RNA is used for specificity analysis. Step 4 "Purified RNA Plasmid Reassay" Surviving positive clones carry proteins that preferentially bind hybridizing RNA relative to cellular RNA. Although these positives recognize some features of the hybridized RNA, they are not necessarily factors associated with biological activity. Thus, the ideal control is a fine mutation affecting biological function or affecting interactions in a sequence-specific manner. In some cases, antisense decoys can be used as secondary structure or base composition controls.
True RNA-dependent grading of positive clones. Initially, the physiological relevance of positive clone grading is unpredictable because of the many functions of the proteins (when randomly screening libraries), the strength of the interactions, the concentration of 3-AT used in the starting transformation, and other parameters.
What if there are no tiny RNA mutations available? Another method must be devised to identify these positive clones. Obviously, functional testing is ideal, but in many tissues and systems it is time-consuming and labor-intensive. cDNA sequences can be used to obtain information by directly comparing them to known RNA-binding proteins, or to an expected molecular mass based on e.g. UV cross-linking. Since each case is specific, we will not provide a generalized discussion here. However, it must be recalled that secondary screening is critical.

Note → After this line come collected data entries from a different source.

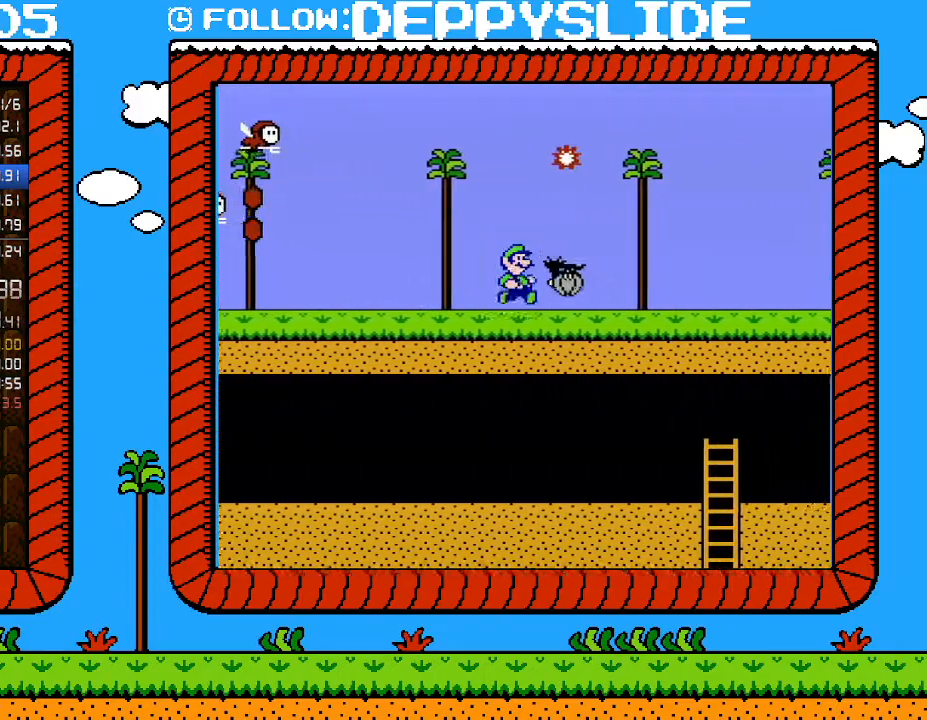
{"buttons": ["B", "DPAD_RIGHT"], "events": []}
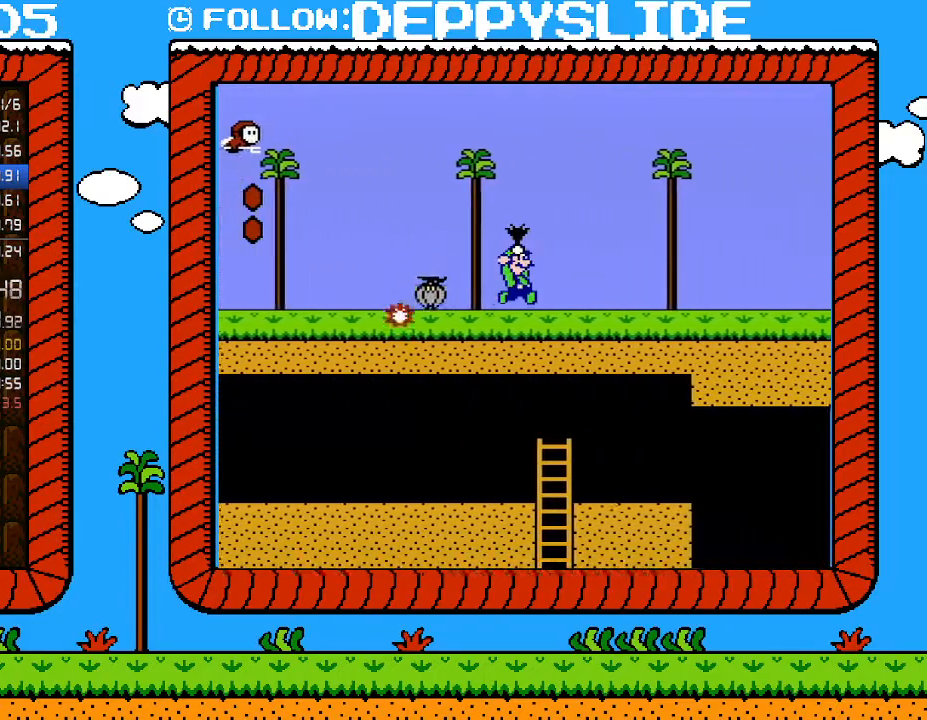
{"buttons": ["B", "DPAD_RIGHT"], "events": []}
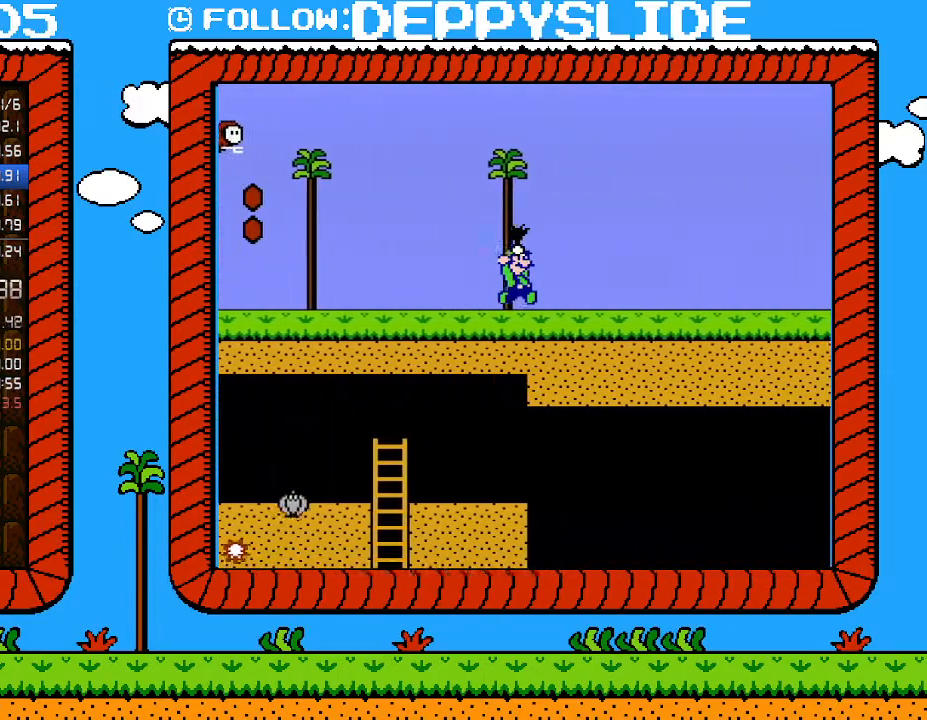
{"buttons": ["B", "DPAD_RIGHT"], "events": []}
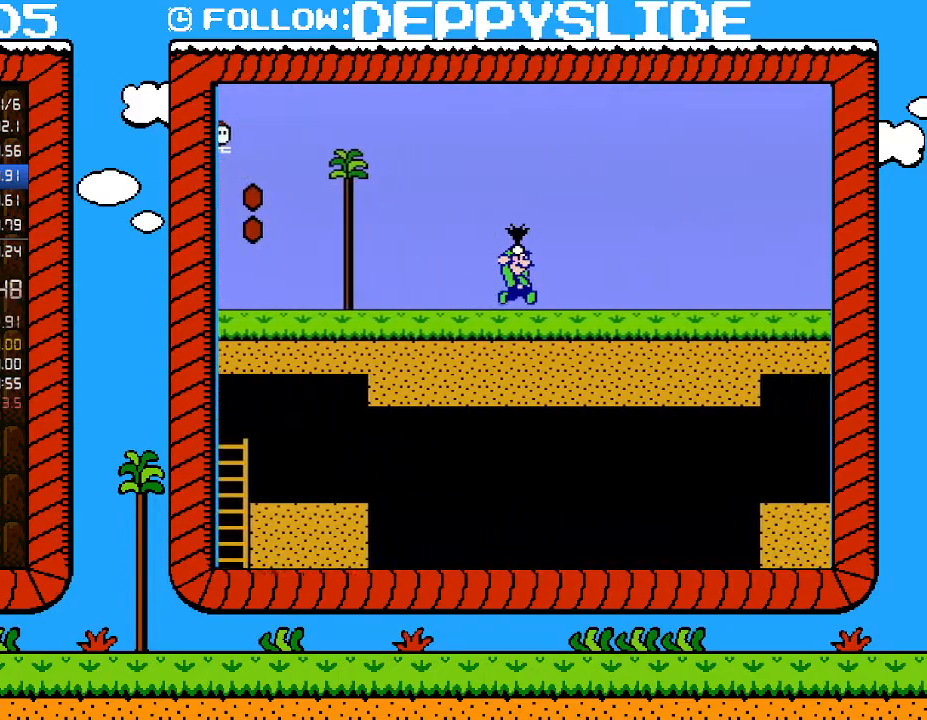
{"buttons": ["A", "B", "DPAD_RIGHT"], "events": [[17, "B", "up"], [83, "B", "down"], [433, "A", "down"]]}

Identification of positive cDNAs
1. Raise a cDNA plasmid from yeast cells that shows the expected RNA binding specificity and transform it into E.coli. Yeast cells may contain multiple cDNA plasmids, only one of which encodes a protein that binds RNA. therefore, plasmids should be extracted from multiple E.coli transformants and retransformed into yeast to ensure that the correct plasmid is obtained. Below is a simple how-to, with all steps performed at room temperature.

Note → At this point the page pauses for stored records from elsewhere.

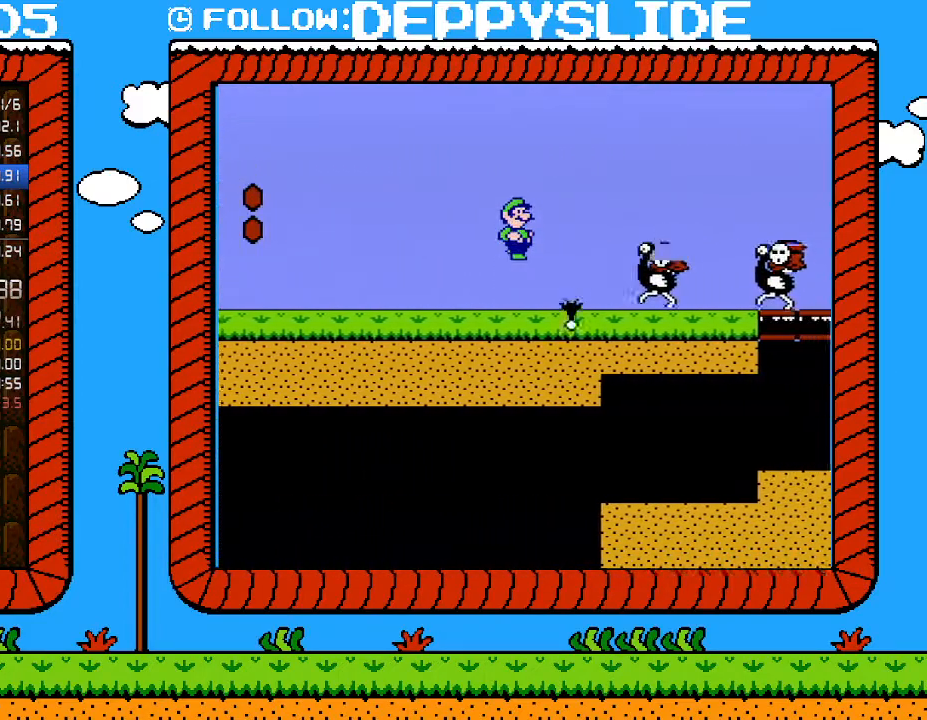
{"buttons": ["B", "DPAD_RIGHT"], "events": [[83, "A", "up"]]}
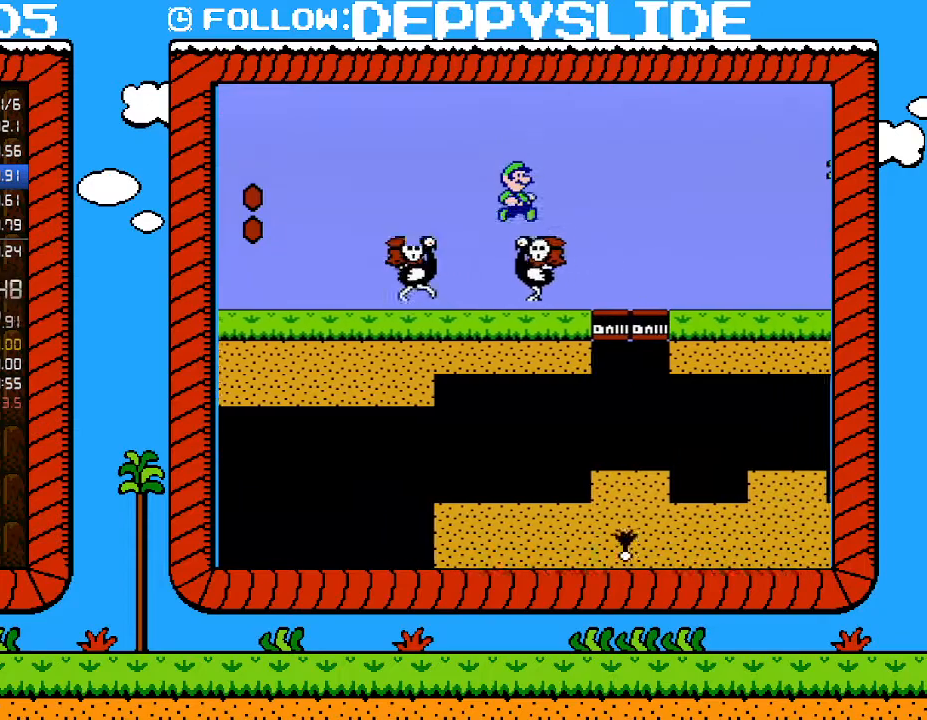
{"buttons": ["B", "DPAD_LEFT"], "events": [[367, "B", "up"], [367, "DPAD_UP", "down"], [400, "DPAD_RIGHT", "up"], [433, "DPAD_LEFT", "down"], [433, "DPAD_UP", "up"], [467, "B", "down"]]}
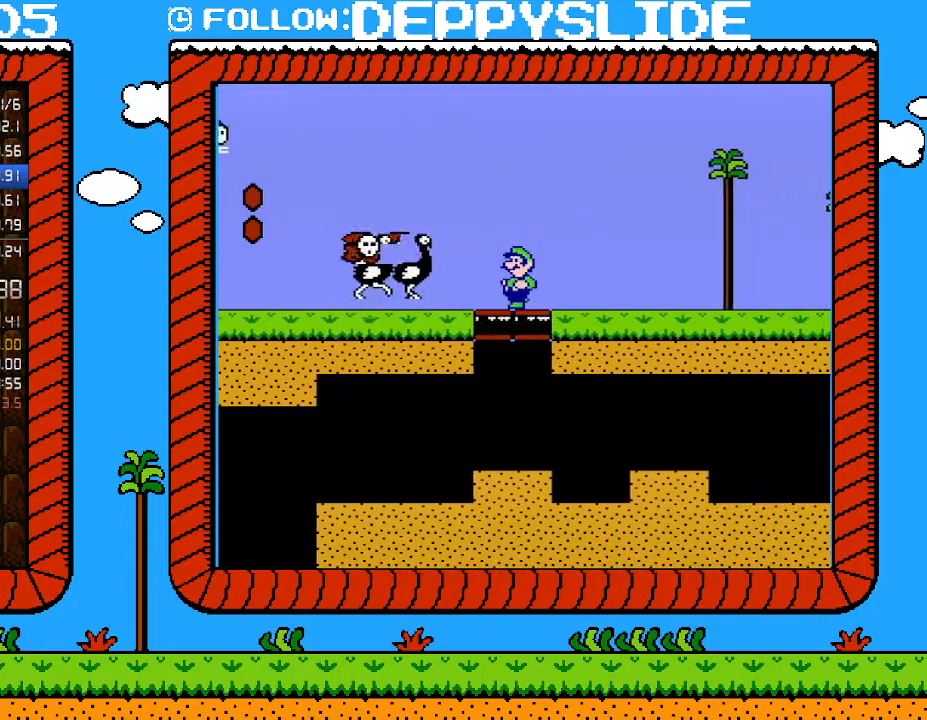
{"buttons": ["DPAD_RIGHT"], "events": [[33, "DPAD_LEFT", "up"], [50, "B", "up"], [150, "B", "down"], [217, "B", "up"], [300, "B", "down"], [300, "DPAD_RIGHT", "down"], [333, "B", "up"], [333, "DPAD_UP", "down"], [433, "DPAD_UP", "up"]]}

(1) Toothpick yeast monoclones into 50 μl of lysis solution [ 2% Triton X-100, 1% SDS, 100 mmol/L NaCl, 10 mmol/L Tris-Cl (pH 8.0), 1 mmol/L EDTA].

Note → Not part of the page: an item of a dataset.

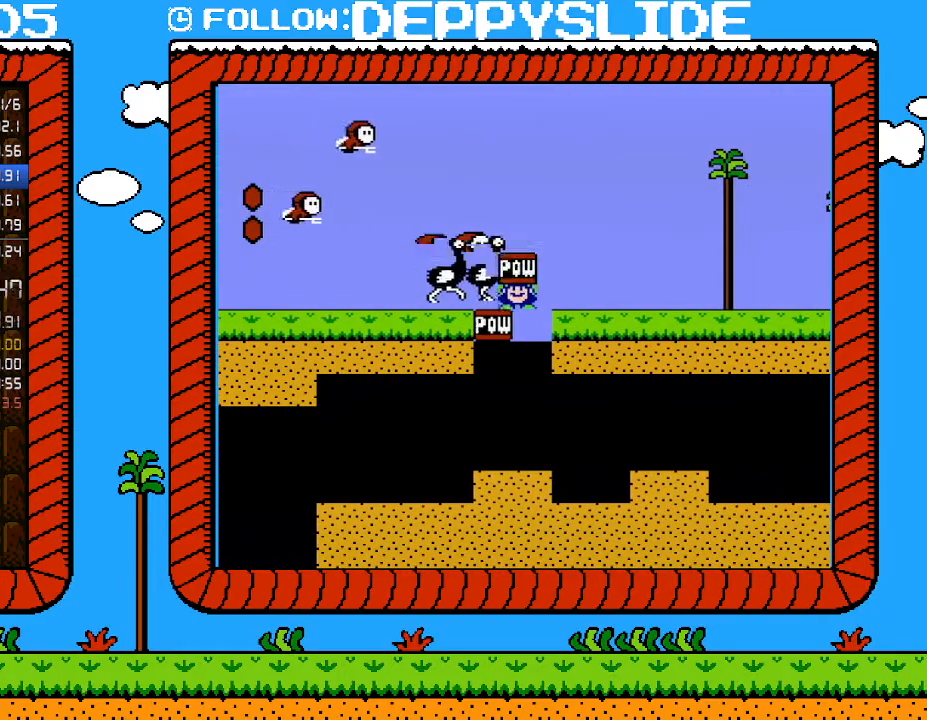
{"buttons": ["B"], "events": [[17, "B", "down"], [17, "DPAD_UP", "down"], [50, "DPAD_RIGHT", "up"], [83, "DPAD_LEFT", "down"], [83, "DPAD_UP", "up"], [117, "B", "up"], [183, "B", "down"], [217, "B", "up"], [250, "DPAD_LEFT", "up"], [267, "B", "down"], [333, "B", "up"], [400, "B", "down"], [467, "B", "up"], [500, "B", "down"]]}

(2) Add 50 μl of phenol: chloroform and 0.1 g of acid-washed glass beads.
(3) Mix and spin at high speed for 2 min.
(4) Centrifuge at high speed for 5 min.
(5) Transfer the supernatant to a clean tube and ethanol precipitate the DNA. 70% ethanol wash and dry the precipitate.
(6) Resuspend the precipitate with 10 μl of water. Electrotransform E.coli with 1 μl of water.
2. In order to easily determine how much plasmid is in a yeast transformant, we usually use a lysed yeast clone for PCR amplification, using the flanking sequences of the inserted fragments as primers. The following is the procedure for PCR of yeast clones.
(1) Touch the yeast clone with a sterile tip.
(2) Soak the tip in 10 μl of reaction buffer [ 1.2 mol/L sorbitol, 100 mmol/L sodium phosphate (pH 7.4), 2.5 mg/ml zymolysis enzyme ], blow up and down several times, and incubate at 37℃ for 5 min.
(3) Apply 1 μl to 20 μl of the system for the PCR reaction. If desired, the PCR product can be purified by chromatography or in-gel and sequenced directly.
VII. Functional or other screening
Additional steps are often required to characterize the biological significance of those positive clones. As noted earlier (Step 5, "Determine Binding Specificity with Mutant and Control RNAs"), these screens are unique and dependent on the interaction and the organization being studied. It is not surprising that an unrelated RNA-binding protein would be identified in a screen with RNA decoys, but rather a plausible interacting molecule.